Key Highlights
- Hong Kong-listed cryptocurrency and stablecoin stocks dropped sharply after the PBOC issued a crackdown warning.
- Yunfeng Financial, Bright Smart, and OSL Group saw declines of 10%, 7%, and 5%, respectively.
- Chinese tech firms, including Ant Group and JD.com, paused stablecoin plans amid regulatory scrutiny.
Hong Kong-listed companies with businesses related to cryptocurrency and stablecoins saw their stock prices fall sharply on Monday following a warning from China’s central bank.
The People’s Bank of China (PBOC) said on Saturday that it would crack down on illegal activities involving virtual currencies and stablecoins, citing a resurgence in crypto speculation. The central bank also highlighted that stablecoins did not meet requirements for customer identification and anti-money-laundering controls.
Liu Honglin, Founder of Man Kun Law Firm, commented on the announcement, saying: “Regulators have drawn a concrete red line on what used to be a vague borderline.” He added that the statement “has erased any ambiguity, speculation and illusions” about China’s stablecoin policies.
Stock movements
Following the PBOC statement, shares of cryptocurrency-related companies in Hong Kong fell:
- Yunfeng Financial Group (0376), which has been expanding into cryptocurrency and tokenization, dropped more than 10%, its largest decline in two months.
- Bright Smart Securities and Commodities Group (1428) fell roughly 7%.
- OSL Group (0863), a digital-asset platform, lost over 5%. The decline in share prices followed the PBOC’s warning about cryptocurrency and stablecoin activities.
Investors showed concern over potential new restrictions on businesses operating in this sector in Hong Kong.
Hong Kong’s stablecoin law
In May, Hong Kong passed a bill regulating fiat-backed stablecoins. The law sets out rules for businesses and investors and aims to establish the city as a centre for digital assets.
After the legislation was introduced, interest in virtual currencies grew in Hong Kong and also attracted attention from investors in mainland China, where cryptocurrency trading has been banned since 2021.

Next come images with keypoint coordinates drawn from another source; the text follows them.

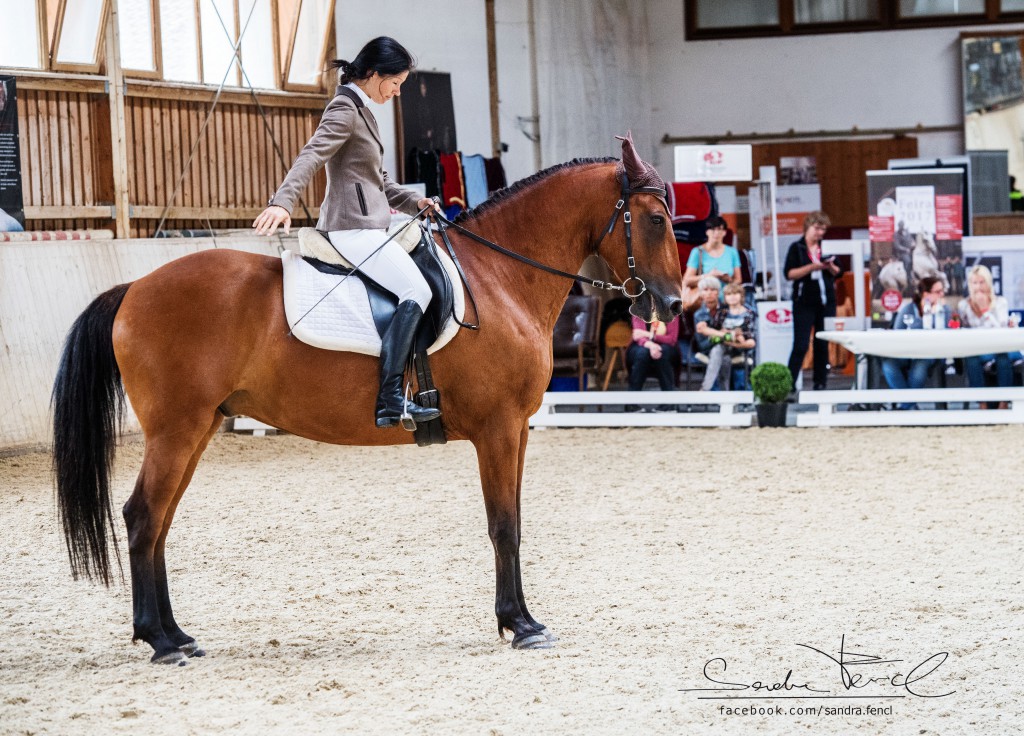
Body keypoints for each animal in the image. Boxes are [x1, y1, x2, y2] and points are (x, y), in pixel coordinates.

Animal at [51, 135, 684, 663]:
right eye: (656, 220)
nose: (673, 304)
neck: (499, 277)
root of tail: (133, 288)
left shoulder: (520, 430)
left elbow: (516, 522)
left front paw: (521, 619)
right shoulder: (499, 428)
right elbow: (503, 525)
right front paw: (521, 625)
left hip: (198, 429)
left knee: (160, 522)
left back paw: (177, 634)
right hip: (175, 431)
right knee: (143, 517)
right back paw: (159, 641)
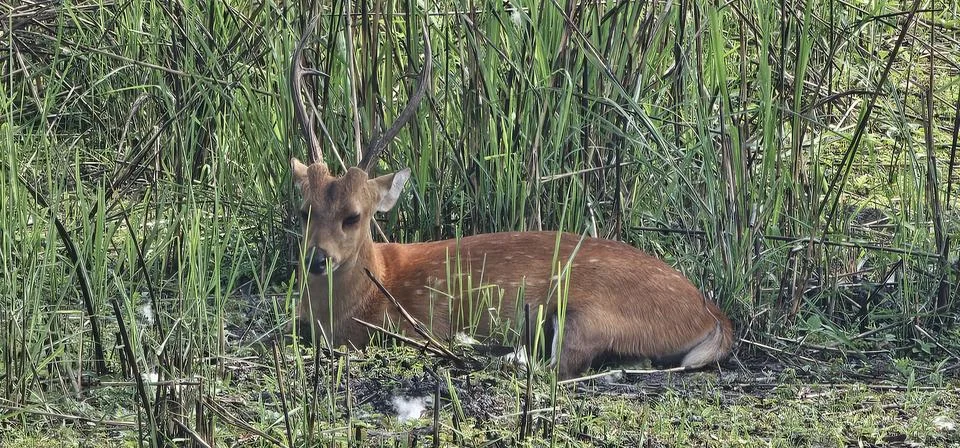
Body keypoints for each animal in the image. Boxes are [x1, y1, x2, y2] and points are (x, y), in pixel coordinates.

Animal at [288, 20, 734, 379]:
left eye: (354, 216)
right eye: (304, 211)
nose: (316, 260)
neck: (375, 286)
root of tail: (713, 314)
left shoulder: (424, 320)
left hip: (590, 314)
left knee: (564, 365)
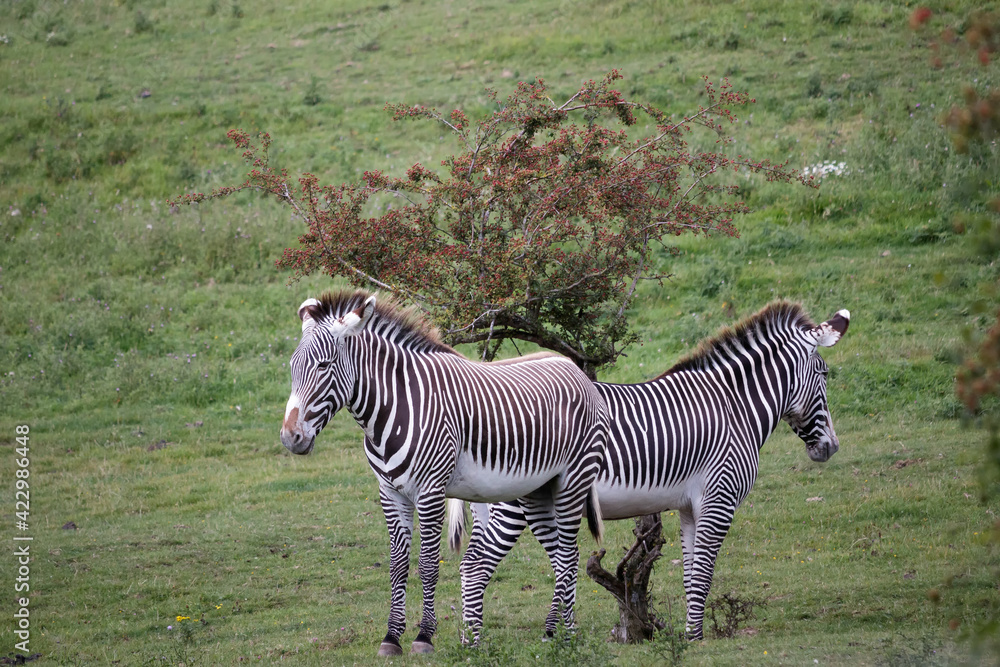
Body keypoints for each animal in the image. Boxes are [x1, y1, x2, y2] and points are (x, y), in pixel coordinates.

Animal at [278, 289, 609, 656]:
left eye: (323, 366)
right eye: (292, 367)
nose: (290, 438)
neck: (393, 409)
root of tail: (573, 367)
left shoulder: (431, 491)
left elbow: (427, 564)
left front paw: (424, 636)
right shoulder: (390, 493)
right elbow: (397, 565)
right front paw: (391, 637)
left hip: (572, 481)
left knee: (568, 554)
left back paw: (565, 634)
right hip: (538, 491)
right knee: (561, 554)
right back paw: (559, 631)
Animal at [449, 302, 850, 640]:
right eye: (825, 373)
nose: (831, 447)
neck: (732, 407)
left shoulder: (690, 506)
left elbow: (691, 572)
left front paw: (690, 635)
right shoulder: (719, 498)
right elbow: (704, 570)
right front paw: (697, 639)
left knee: (473, 566)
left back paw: (477, 640)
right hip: (511, 501)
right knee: (476, 567)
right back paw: (480, 644)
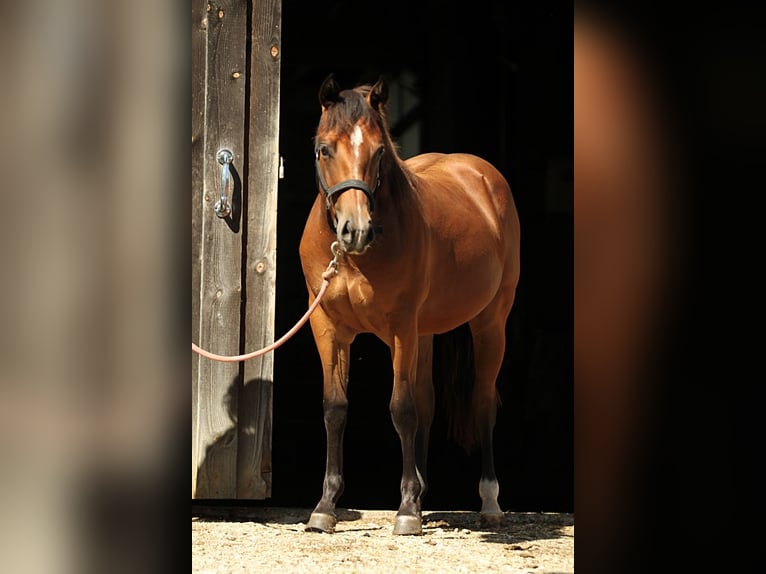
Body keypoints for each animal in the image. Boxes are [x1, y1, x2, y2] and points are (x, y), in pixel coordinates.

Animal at [300, 75, 520, 536]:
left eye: (379, 151)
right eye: (324, 148)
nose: (355, 231)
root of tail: (478, 172)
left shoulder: (400, 326)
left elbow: (401, 409)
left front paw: (404, 511)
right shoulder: (327, 327)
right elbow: (336, 408)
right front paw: (326, 506)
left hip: (490, 323)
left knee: (482, 401)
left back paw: (488, 501)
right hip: (426, 333)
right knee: (427, 401)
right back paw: (421, 492)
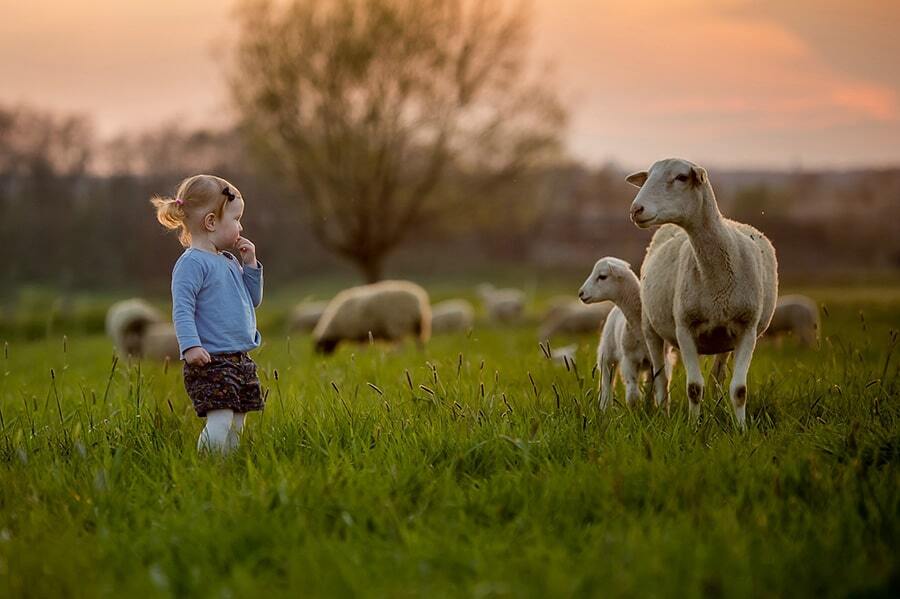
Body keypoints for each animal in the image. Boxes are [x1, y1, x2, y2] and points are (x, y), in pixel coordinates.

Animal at [580, 255, 652, 410]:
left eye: (602, 276)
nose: (580, 293)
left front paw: (650, 409)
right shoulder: (629, 358)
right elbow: (632, 394)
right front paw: (635, 412)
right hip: (607, 352)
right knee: (606, 382)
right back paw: (604, 407)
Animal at [624, 158, 780, 426]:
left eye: (681, 177)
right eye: (647, 177)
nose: (636, 210)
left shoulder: (747, 328)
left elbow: (739, 390)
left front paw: (741, 428)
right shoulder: (684, 327)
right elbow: (694, 388)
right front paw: (694, 427)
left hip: (725, 340)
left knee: (718, 377)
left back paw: (717, 409)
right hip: (650, 327)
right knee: (661, 378)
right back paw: (664, 413)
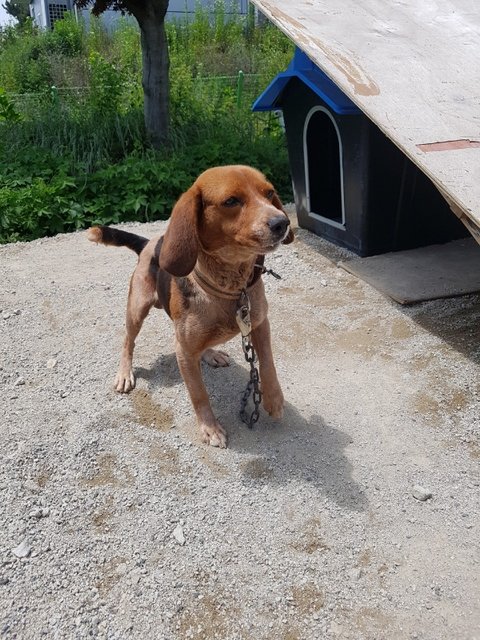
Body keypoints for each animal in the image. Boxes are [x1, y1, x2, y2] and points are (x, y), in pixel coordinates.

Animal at [87, 165, 293, 448]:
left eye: (270, 192)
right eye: (231, 201)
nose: (282, 223)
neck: (230, 287)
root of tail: (148, 243)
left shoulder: (260, 324)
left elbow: (268, 364)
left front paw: (274, 399)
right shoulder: (183, 351)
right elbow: (199, 394)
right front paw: (210, 427)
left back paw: (210, 354)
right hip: (136, 309)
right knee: (128, 342)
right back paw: (125, 372)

Impact on Chinese companies
After the PBOC statement, Chinese tech companies such as Alibaba-backed Ant Group and e-commerce firm JD.com paused plans to issue stablecoins in Hong Kong. In September, sources told Reuters that China’s securities watchdog had advised some local brokerages to halt their real-world asset tokenisation operations in the city temporarily.
The PBOC issued the warning following a meeting attended by 13 government agencies. The statement outlined the regulatory requirements for stablecoins and highlighted the government’s continued oversight of cryptocurrency activities in Hong Kong.